Task requirements: Reproduce every record below exactly, with the pictures left out.

[Opening Input for this task section]

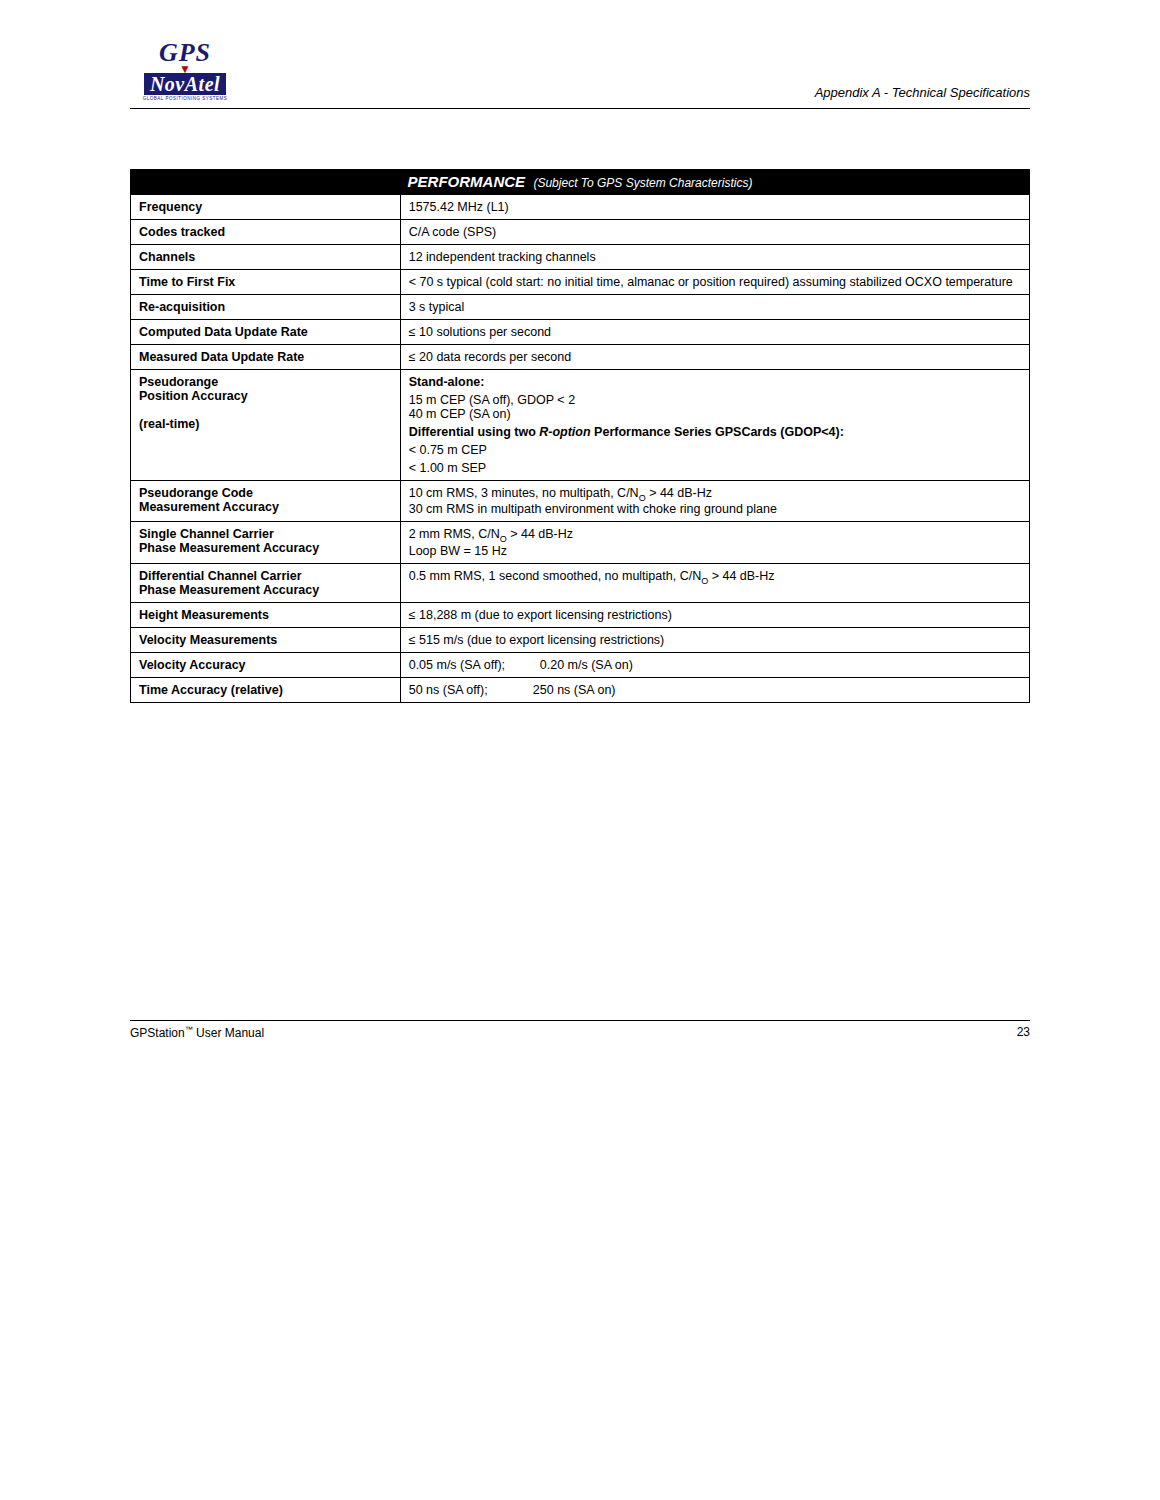GPS
▼
NovAtel
GLOBAL POSITIONING SYSTEMS
Appendix A - Technical Specifications
PERFORMANCE (Subject To GPS System Characteristics)
| Frequency | 1575.42 MHz (L1) |
| Codes tracked | C/A code (SPS) |
| Channels | 12 independent tracking channels |
| Time to First Fix | < 70 s typical (cold start: no initial time, almanac or position required) assuming stabilized OCXO temperature |
| Re-acquisition | 3 s typical |
| Computed Data Update Rate | ≤ 10 solutions per second |
| Measured Data Update Rate | ≤ 20 data records per second |
| Pseudorange Position Accuracy (real-time) | Stand-alone: 15 m CEP (SA off), GDOP < 2 40 m CEP (SA on) Differential using two R-option Performance Series GPSCards (GDOP<4): < 0.75 m CEP < 1.00 m SEP |
| Pseudorange Code Measurement Accuracy | 10 cm RMS, 3 minutes, no multipath, C/N O > 44 dB-Hz 30 cm RMS in multipath environment with choke ring ground plane |
| Single Channel Carrier Phase Measurement Accuracy | 2 mm RMS, C/N O > 44 dB-Hz Loop BW = 15 Hz |
| Differential Channel Carrier Phase Measurement Accuracy | 0.5 mm RMS, 1 second smoothed, no multipath, C/N O > 44 dB-Hz |
| Height Measurements | ≤ 18,288 m (due to export licensing restrictions) |
| Velocity Measurements | ≤ 515 m/s (due to export licensing restrictions) |
| Velocity Accuracy | 0.05 m/s (SA off); 0.20 m/s (SA on) |
| Time Accuracy (relative) | 50 ns (SA off); 250 ns (SA on) |
GPStation™ User Manual
23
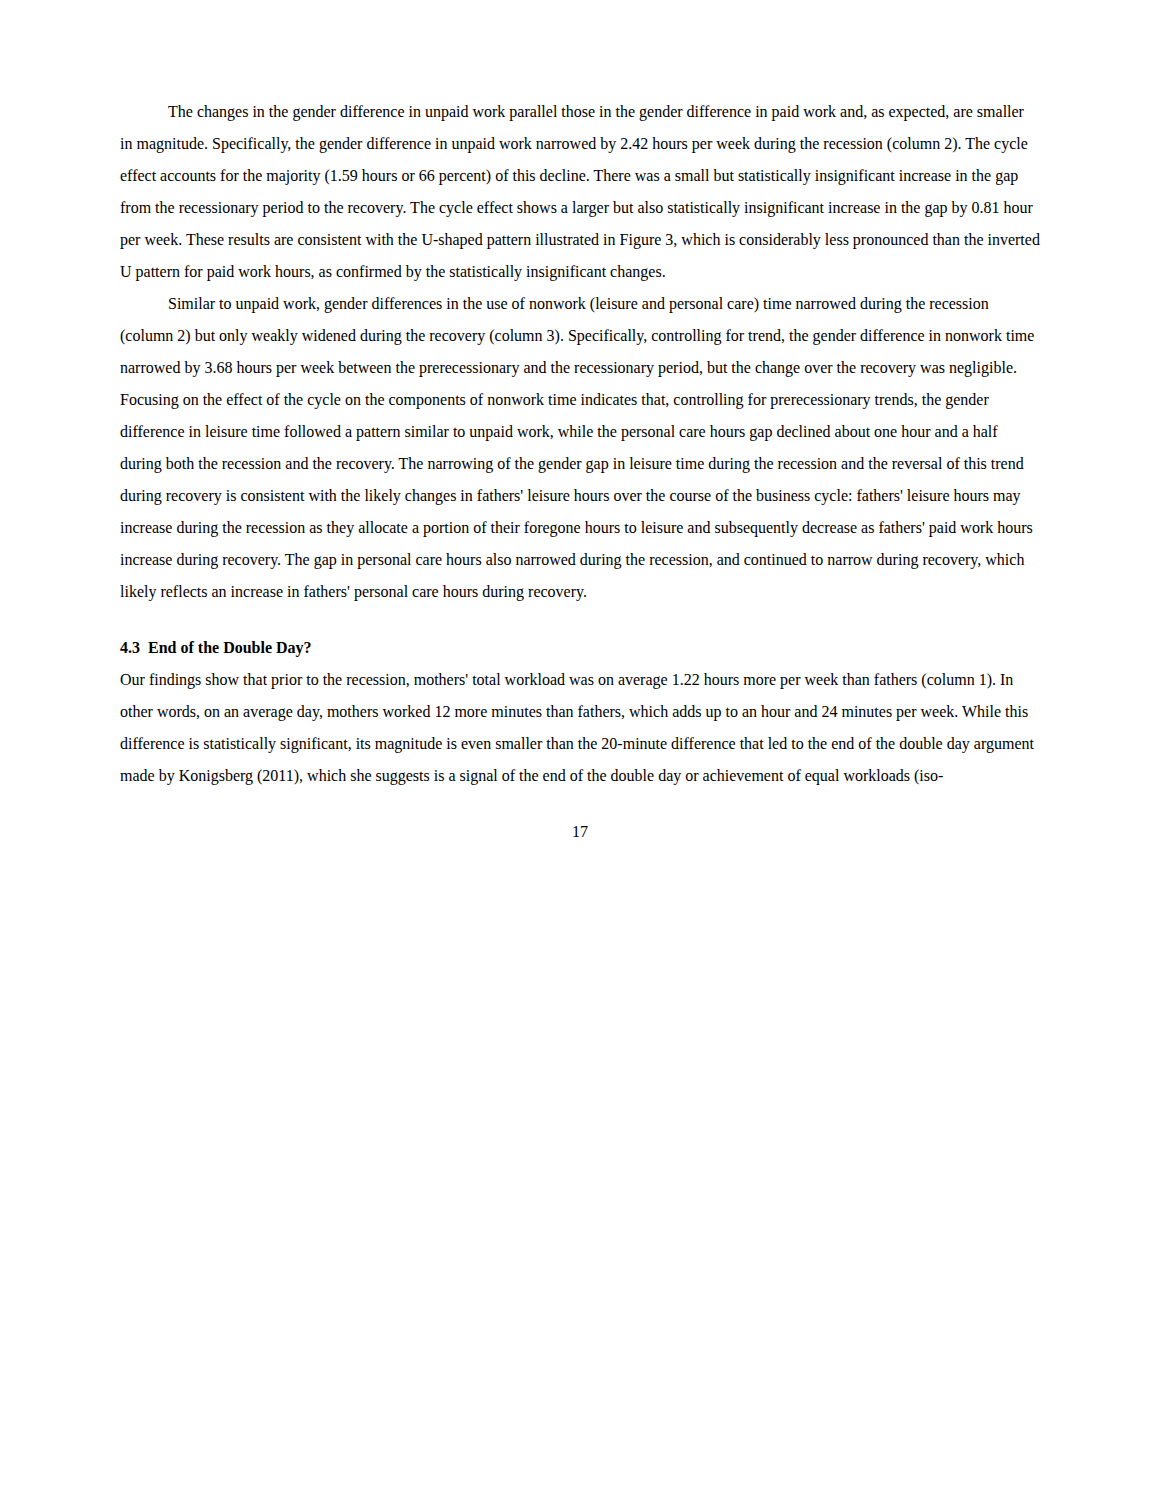The changes in the gender difference in unpaid work parallel those in the gender difference in paid work and, as expected, are smaller in magnitude. Specifically, the gender difference in unpaid work narrowed by 2.42 hours per week during the recession (column 2). The cycle effect accounts for the majority (1.59 hours or 66 percent) of this decline. There was a small but statistically insignificant increase in the gap from the recessionary period to the recovery. The cycle effect shows a larger but also statistically insignificant increase in the gap by 0.81 hour per week. These results are consistent with the U-shaped pattern illustrated in Figure 3, which is considerably less pronounced than the inverted U pattern for paid work hours, as confirmed by the statistically insignificant changes.
Similar to unpaid work, gender differences in the use of nonwork (leisure and personal care) time narrowed during the recession (column 2) but only weakly widened during the recovery (column 3). Specifically, controlling for trend, the gender difference in nonwork time narrowed by 3.68 hours per week between the prerecessionary and the recessionary period, but the change over the recovery was negligible. Focusing on the effect of the cycle on the components of nonwork time indicates that, controlling for prerecessionary trends, the gender difference in leisure time followed a pattern similar to unpaid work, while the personal care hours gap declined about one hour and a half during both the recession and the recovery. The narrowing of the gender gap in leisure time during the recession and the reversal of this trend during recovery is consistent with the likely changes in fathers' leisure hours over the course of the business cycle: fathers' leisure hours may increase during the recession as they allocate a portion of their foregone hours to leisure and subsequently decrease as fathers' paid work hours increase during recovery. The gap in personal care hours also narrowed during the recession, and continued to narrow during recovery, which likely reflects an increase in fathers' personal care hours during recovery.
4.3 End of the Double Day?
Our findings show that prior to the recession, mothers' total workload was on average 1.22 hours more per week than fathers (column 1). In other words, on an average day, mothers worked 12 more minutes than fathers, which adds up to an hour and 24 minutes per week. While this difference is statistically significant, its magnitude is even smaller than the 20-minute difference that led to the end of the double day argument made by Konigsberg (2011), which she suggests is a signal of the end of the double day or achievement of equal workloads (iso-
17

[Closing Input for this task section]

Solution:
GPS
▼
NovAtel
GLOBAL POSITIONING SYSTEMS
Appendix A - Technical Specifications
PERFORMANCE (Subject To GPS System Characteristics)
| Frequency | 1575.42 MHz (L1) |
| Codes tracked | C/A code (SPS) |
| Channels | 12 independent tracking channels |
| Time to First Fix | < 70 s typical (cold start: no initial time, almanac or position required) assuming stabilized OCXO temperature |
| Re-acquisition | 3 s typical |
| Computed Data Update Rate | ≤ 10 solutions per second |
| Measured Data Update Rate | ≤ 20 data records per second |
| Pseudorange Position Accuracy (real-time) | Stand-alone: 15 m CEP (SA off), GDOP < 2 40 m CEP (SA on) Differential using two R-option Performance Series GPSCards (GDOP<4): < 0.75 m CEP < 1.00 m SEP |
| Pseudorange Code Measurement Accuracy | 10 cm RMS, 3 minutes, no multipath, C/N O > 44 dB-Hz 30 cm RMS in multipath environment with choke ring ground plane |
| Single Channel Carrier Phase Measurement Accuracy | 2 mm RMS, C/N O > 44 dB-Hz Loop BW = 15 Hz |
| Differential Channel Carrier Phase Measurement Accuracy | 0.5 mm RMS, 1 second smoothed, no multipath, C/N O > 44 dB-Hz |
| Height Measurements | ≤ 18,288 m (due to export licensing restrictions) |
| Velocity Measurements | ≤ 515 m/s (due to export licensing restrictions) |
| Velocity Accuracy | 0.05 m/s (SA off); 0.20 m/s (SA on) |
| Time Accuracy (relative) | 50 ns (SA off); 250 ns (SA on) |
GPStation™ User Manual
23
The changes in the gender difference in unpaid work parallel those in the gender difference in paid work and, as expected, are smaller in magnitude. Specifically, the gender difference in unpaid work narrowed by 2.42 hours per week during the recession (column 2). The cycle effect accounts for the majority (1.59 hours or 66 percent) of this decline. There was a small but statistically insignificant increase in the gap from the recessionary period to the recovery. The cycle effect shows a larger but also statistically insignificant increase in the gap by 0.81 hour per week. These results are consistent with the U-shaped pattern illustrated in Figure 3, which is considerably less pronounced than the inverted U pattern for paid work hours, as confirmed by the statistically insignificant changes.
Similar to unpaid work, gender differences in the use of nonwork (leisure and personal care) time narrowed during the recession (column 2) but only weakly widened during the recovery (column 3). Specifically, controlling for trend, the gender difference in nonwork time narrowed by 3.68 hours per week between the prerecessionary and the recessionary period, but the change over the recovery was negligible. Focusing on the effect of the cycle on the components of nonwork time indicates that, controlling for prerecessionary trends, the gender difference in leisure time followed a pattern similar to unpaid work, while the personal care hours gap declined about one hour and a half during both the recession and the recovery. The narrowing of the gender gap in leisure time during the recession and the reversal of this trend during recovery is consistent with the likely changes in fathers' leisure hours over the course of the business cycle: fathers' leisure hours may increase during the recession as they allocate a portion of their foregone hours to leisure and subsequently decrease as fathers' paid work hours increase during recovery. The gap in personal care hours also narrowed during the recession, and continued to narrow during recovery, which likely reflects an increase in fathers' personal care hours during recovery.
4.3 End of the Double Day?
Our findings show that prior to the recession, mothers' total workload was on average 1.22 hours more per week than fathers (column 1). In other words, on an average day, mothers worked 12 more minutes than fathers, which adds up to an hour and 24 minutes per week. While this difference is statistically significant, its magnitude is even smaller than the 20-minute difference that led to the end of the double day argument made by Konigsberg (2011), which she suggests is a signal of the end of the double day or achievement of equal workloads (iso-
17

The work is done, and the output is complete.